I want to find another property but sellers are being absolutely un-realistic - For example, a house recently came back onto the market yesterday (17/04/08) in a nice location on my radar. It is a 4 bed semi detached property which was on the market for a staggering £575,000 in the middle of 2007. The property had offers for £499,995 (under the 5% stamp duty madness rate) and the vendor declined which they now regret. It came back on the market yesterday for 'offers in the region of £500,000' and the estate agent assured me they will agree a sale on £499,995 (13% reduction). It was originally valued last year at £575K simply because a very similar house sold down the same road on 10/07/07 for £560,000 before the crunch really started.

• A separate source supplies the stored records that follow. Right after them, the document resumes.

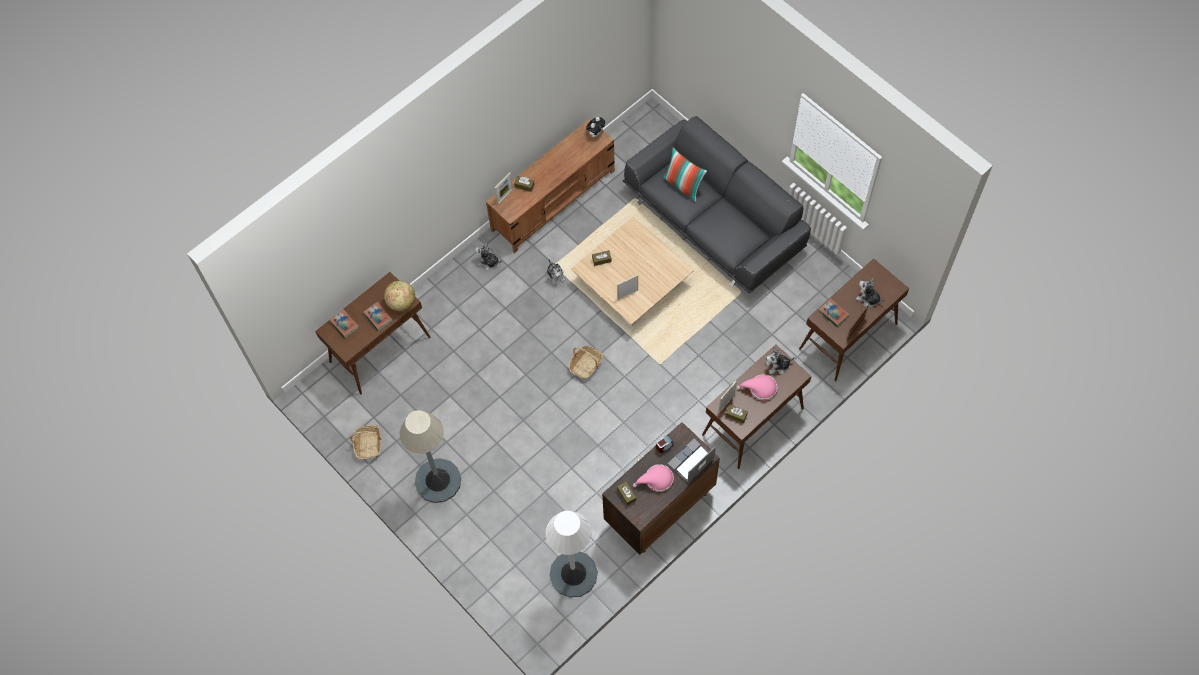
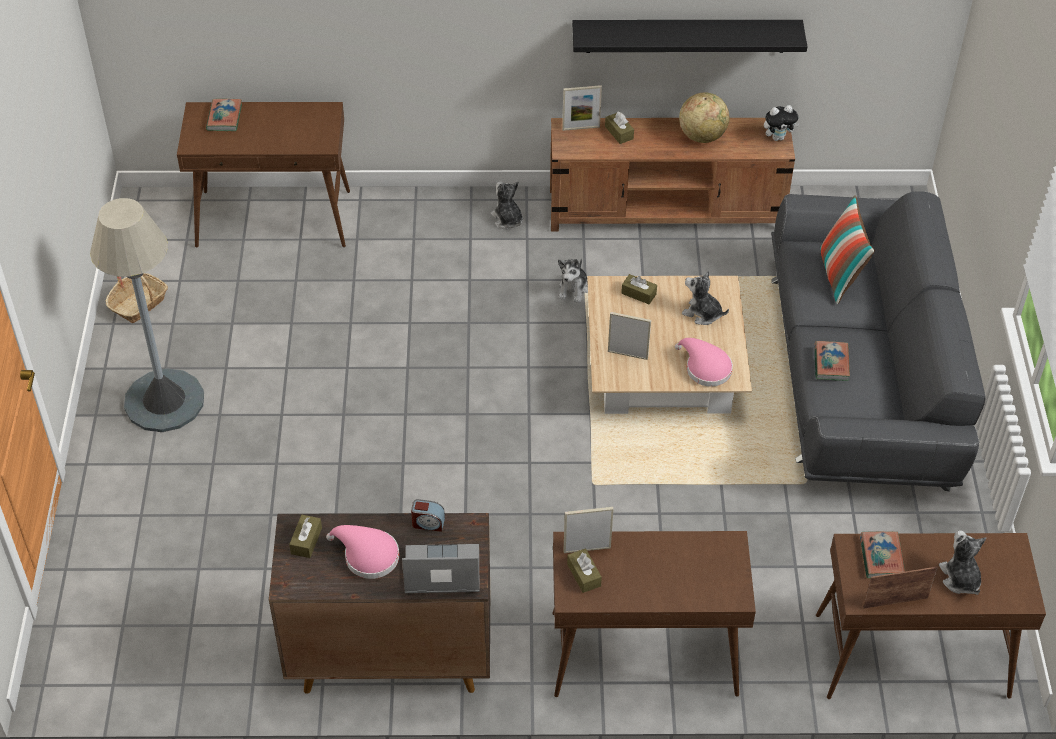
camera: 40 degrees right, 15 degrees down
book [363,302,393,331] -> book moved to [814,341,850,381]
globe [384,281,415,312] -> globe moved to [679,92,729,143]
white floor lamp [546,511,598,597] -> none
basket [568,345,603,379] -> none
pink hat [737,375,777,401] -> pink hat moved to [675,338,733,387]
plush toy [766,346,795,374] -> plush toy moved to [682,270,729,325]
none -> black shelf [572,20,807,53]

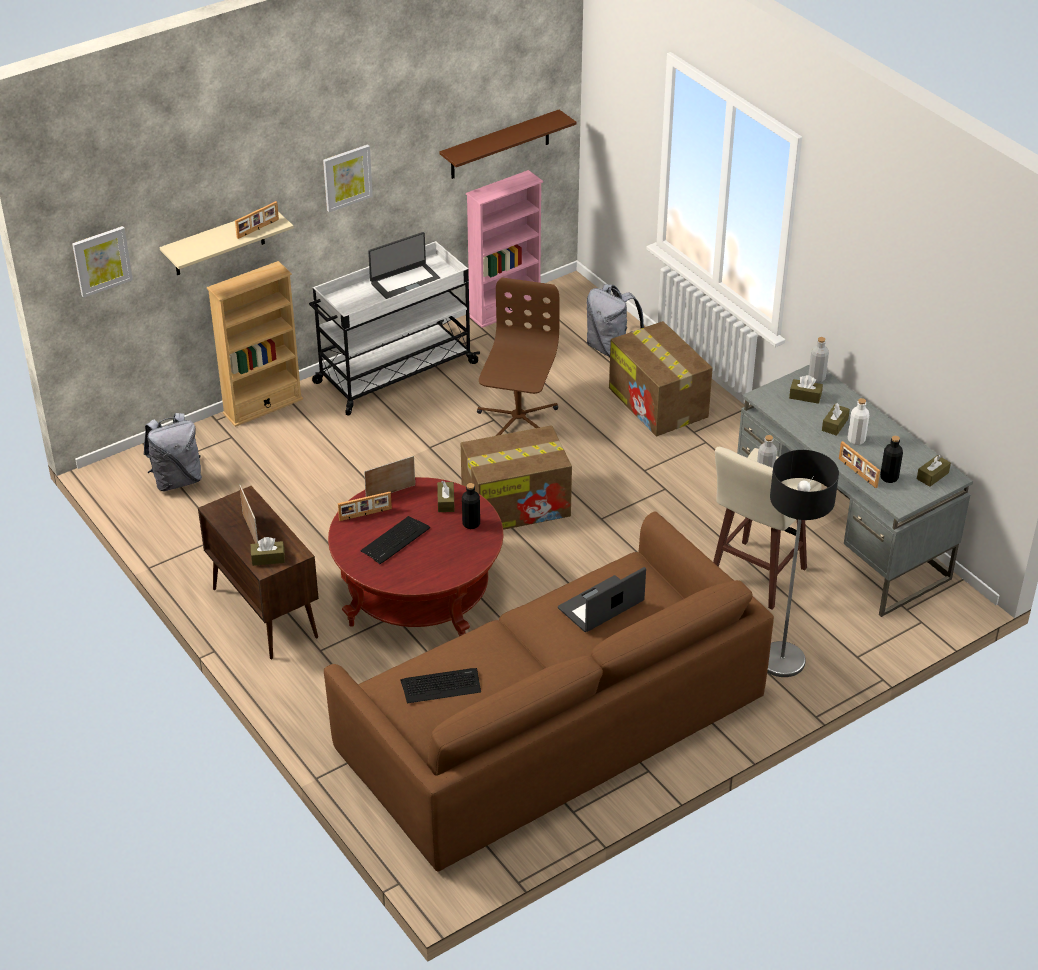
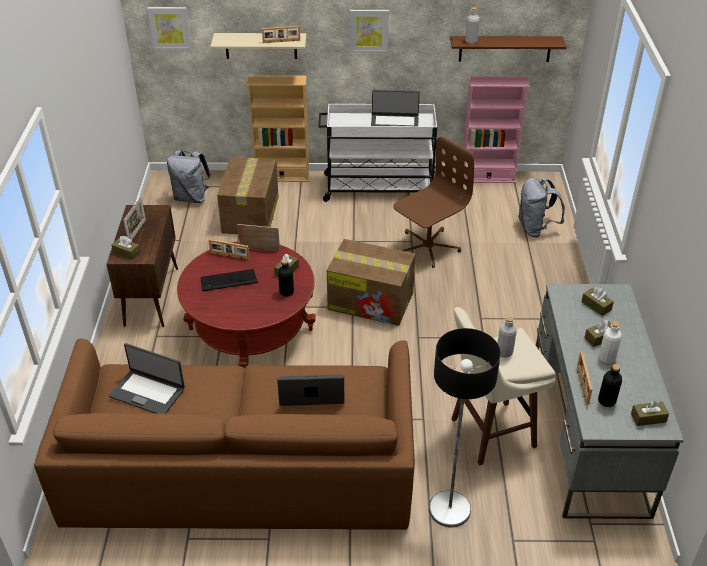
camera: 35 degrees right, 0 degrees up
keyboard [401,668,481,704] -> laptop [109,343,185,414]
cardboard box [609,321,713,436] -> cardboard box moved to [217,157,279,234]
grey bottle [808,337,829,383] -> grey bottle moved to [465,7,480,44]

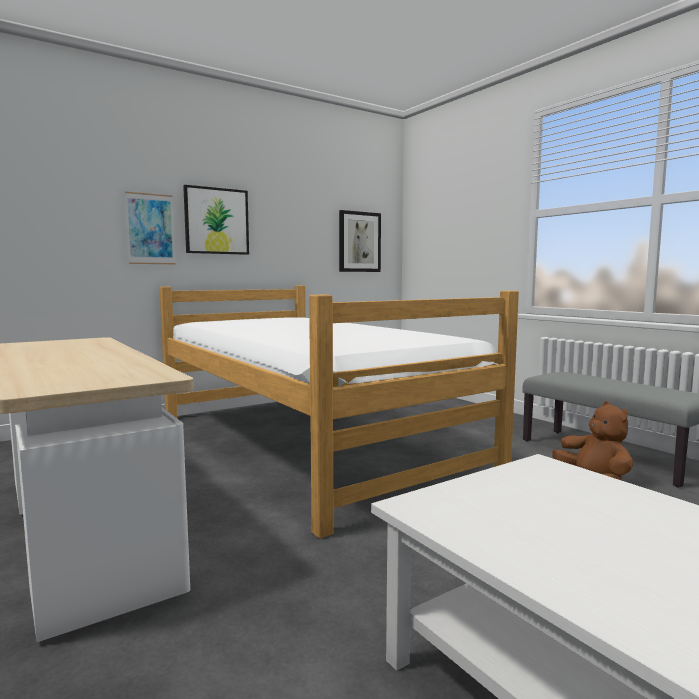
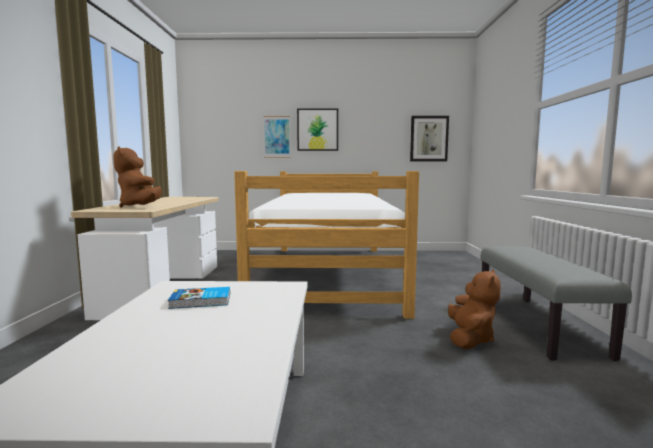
camera: 35 degrees right, 0 degrees up
none -> brown plush toy [113,146,162,208]
none -> book [168,287,230,309]

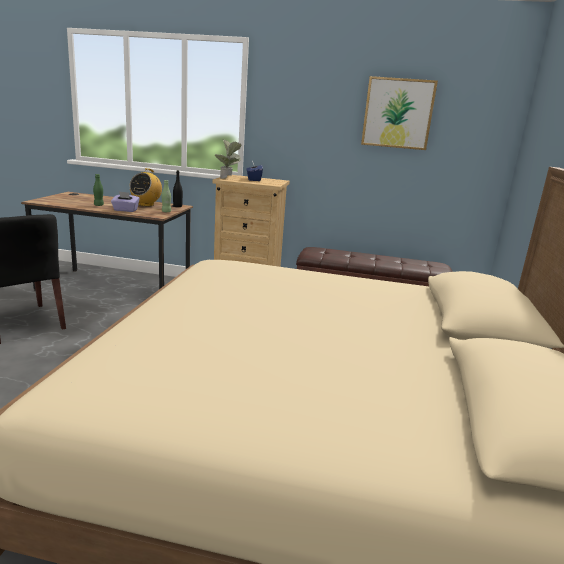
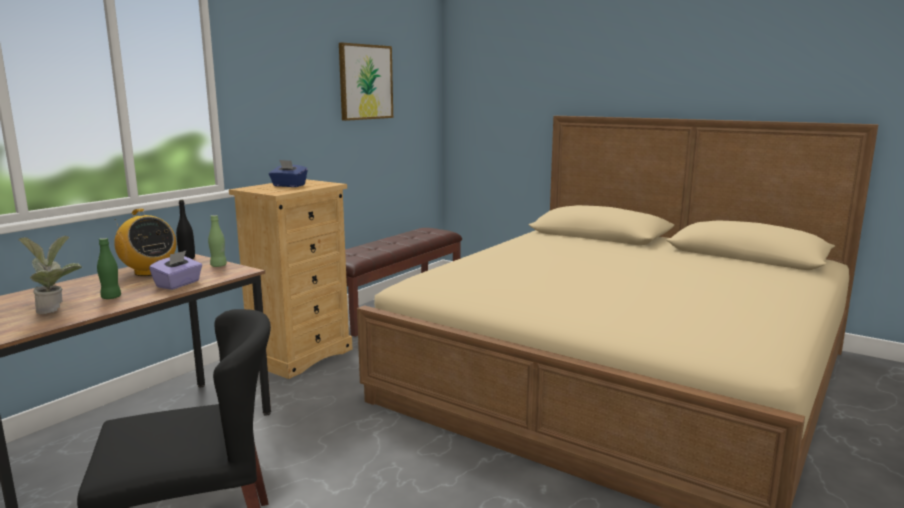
camera: 65 degrees left, 5 degrees down
potted plant [215,140,241,179] -> potted plant moved to [18,236,82,314]

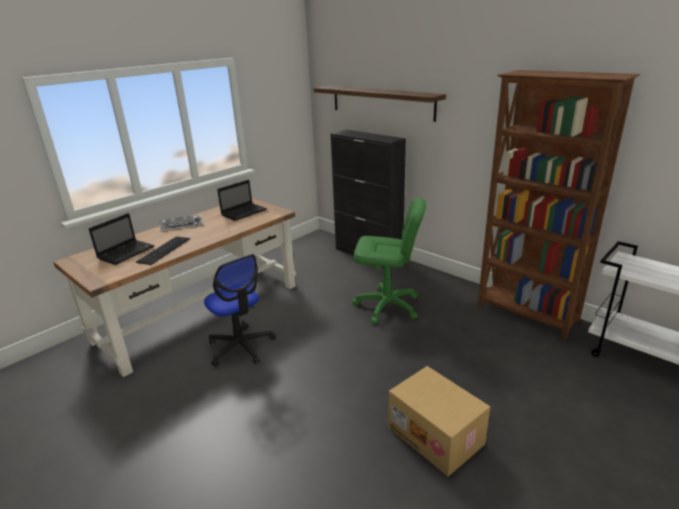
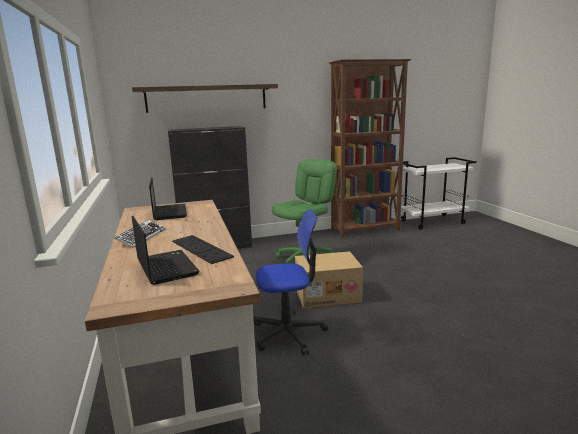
camera: 60 degrees left, 10 degrees down
cardboard box [388,366,490,477] -> cardboard box moved to [295,251,363,308]

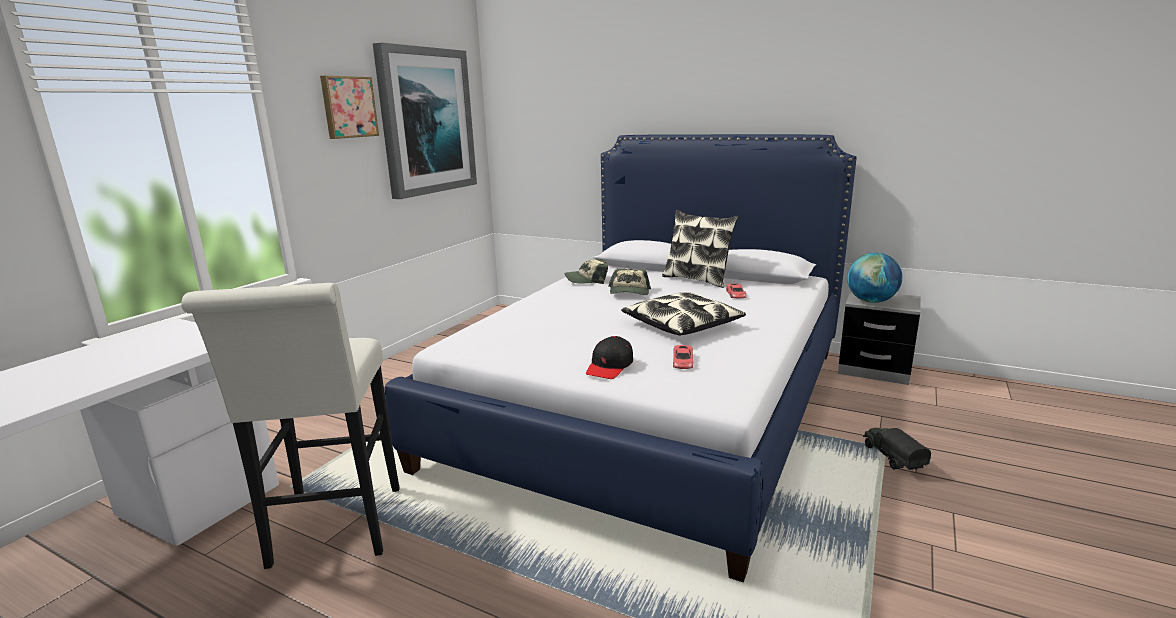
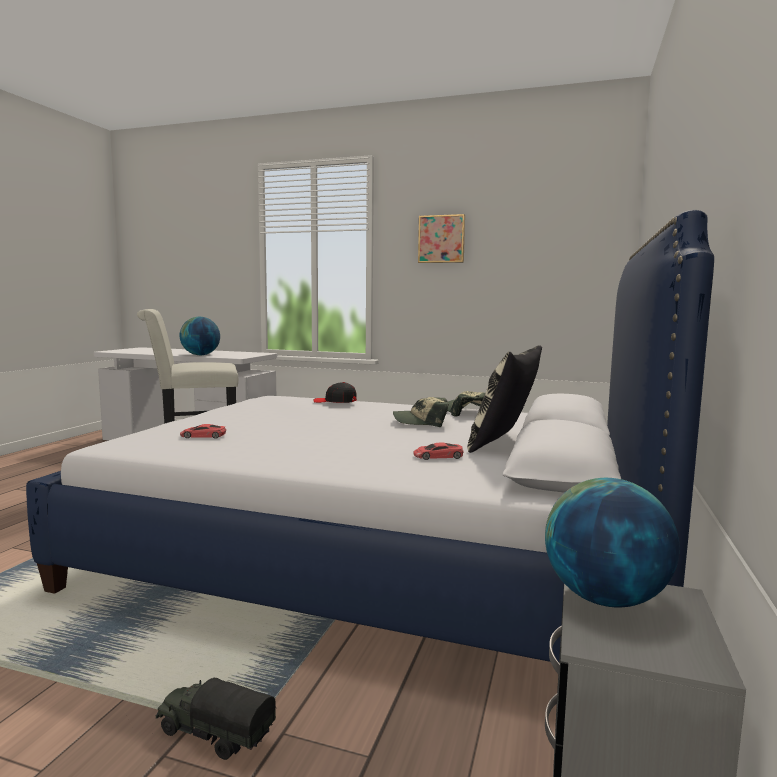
camera: 80 degrees right, 10 degrees down
picture [373,42,477,199] -> none
black cap [586,336,633,379] -> black cap moved to [314,382,357,403]
pillow [621,292,746,336] -> none
toy truck [863,428,931,470] -> toy truck turned 135 degrees counterclockwise [156,678,276,760]
none -> globe [180,317,220,355]

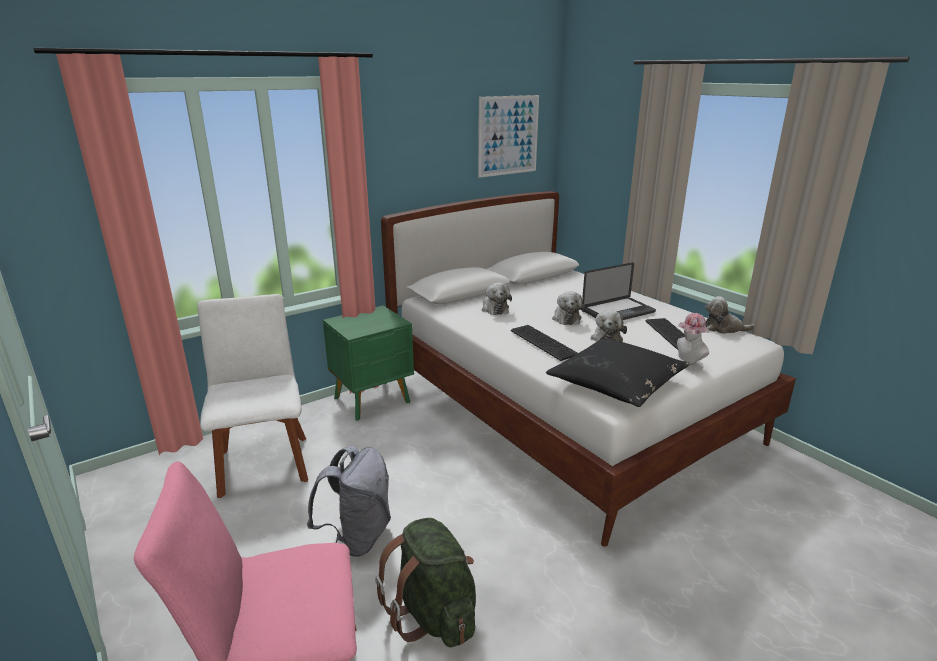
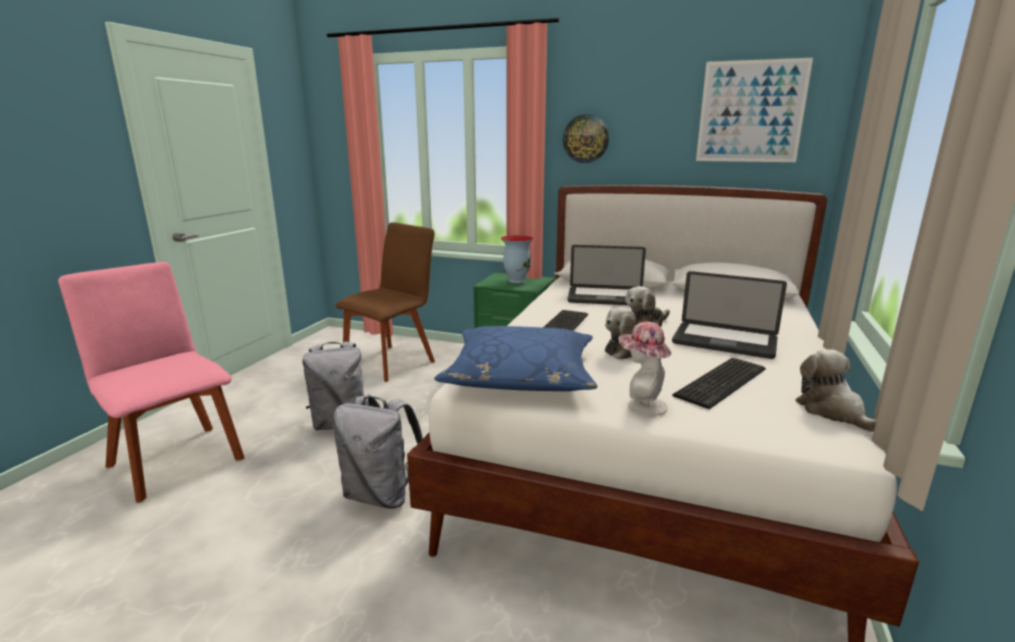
camera: 55 degrees right, 5 degrees down
white chair [197,294,308,498] -> brown chair [336,222,435,382]
green backpack [375,518,476,647] -> none
plush toy [482,282,512,315] -> laptop [568,245,646,305]
black pillow [546,338,690,407] -> blue pillow [434,326,597,391]
none -> grey backpack [332,395,423,508]
none -> vase [501,235,534,283]
none -> wall clock [563,114,609,163]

The only other semi detached house sold in the last 5 years was in Sept 2005 for £455,000 and thats still too much.
I have been advised the seller has been at this house for over 20 years which means they would have bought it in the region of about £60,000 to £90,000. Why do they need half a million pounds for it?
Sellers must be realistic, estate agents need to make honest with thier clients and banks need to go back to lending 3 times annual salaries. (I can still get 5 times my income even now!)
Reductions are flowing into my inbox daily and it's going to get worse.....
Posted by: Ian Russell | April 18, 2008 at 02:08 PM
reading through the comments I notice that GEM is calling for prices to drop so that he can buy but he did not say if he dropped on his recent sale.
Richard's article was spot on. For the last 10+ years we have lived in the land of dreams. All political parties make mistakes but this decade has been a corker, the gold was sold, industry vanished, interest rates were reduced by a stupid amount when they should have been stabilised, buy to rents were encouraged by Gordon for pensions, because he had messed up the company schemes' people were encouraged by the government to take out extra loans so as to buy white goods to keep the nation going and we were told how we were florishing. Now there is no easy money retail will decline. All this is down to these 5 year plans in case they are not re-elected. The public do not count.
In 1997 when Gordon took over instead of confronting the Public Services pay demands he sat on them and carried on the tory policy and gloated about paying off the National Debt, must have been his upbringing, all countries have debts. The result was 2 years later he caved in and gave out massive pay rises which he has had to pay for ever since. Whilst he was doing all this Tony encouraged the massive expansion of the EU which has resulted in a population explosion that will probably bankrupt us. Then what does he do... clears off.